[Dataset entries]
========

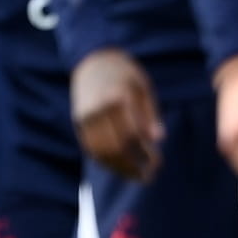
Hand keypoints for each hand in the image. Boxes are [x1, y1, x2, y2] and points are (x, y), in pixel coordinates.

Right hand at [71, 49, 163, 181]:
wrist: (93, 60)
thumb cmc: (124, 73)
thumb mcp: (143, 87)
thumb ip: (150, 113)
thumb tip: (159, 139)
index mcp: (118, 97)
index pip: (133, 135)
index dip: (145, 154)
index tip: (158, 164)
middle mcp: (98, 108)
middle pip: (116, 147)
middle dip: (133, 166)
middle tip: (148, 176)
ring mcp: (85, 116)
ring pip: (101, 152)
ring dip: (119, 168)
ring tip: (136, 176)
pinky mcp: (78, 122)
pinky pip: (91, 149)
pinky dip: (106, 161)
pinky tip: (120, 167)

========

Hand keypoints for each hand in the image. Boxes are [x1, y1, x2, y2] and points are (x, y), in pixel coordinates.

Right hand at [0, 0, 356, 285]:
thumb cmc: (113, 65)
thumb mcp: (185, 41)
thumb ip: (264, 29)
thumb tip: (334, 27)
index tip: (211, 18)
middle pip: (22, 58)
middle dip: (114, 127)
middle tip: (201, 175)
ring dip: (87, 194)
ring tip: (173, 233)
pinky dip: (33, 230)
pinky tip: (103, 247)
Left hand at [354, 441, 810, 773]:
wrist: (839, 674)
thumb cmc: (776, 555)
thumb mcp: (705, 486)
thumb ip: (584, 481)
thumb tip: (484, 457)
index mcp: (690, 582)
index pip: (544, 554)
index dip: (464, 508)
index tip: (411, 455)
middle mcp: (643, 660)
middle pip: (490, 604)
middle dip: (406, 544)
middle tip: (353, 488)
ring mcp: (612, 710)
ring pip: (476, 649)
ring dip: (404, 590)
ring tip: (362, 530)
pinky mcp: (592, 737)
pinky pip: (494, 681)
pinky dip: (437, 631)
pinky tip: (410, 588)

========

## TASK DESCRIPTION
Output, from the data above, the lines from the line with "middle tip: (148, 176)" to the line with "pinky tip: (120, 167)" exactly as they stand, both ends included and nothing else.

## RESPONSE TO THE TASK
middle tip: (148, 176)
ring mcp: (85, 116)
ring pip: (101, 152)
ring dip: (119, 168)
ring tip: (136, 176)
pinky mcp: (78, 122)
pinky pip: (91, 149)
pinky dip: (106, 161)
pinky tip: (120, 167)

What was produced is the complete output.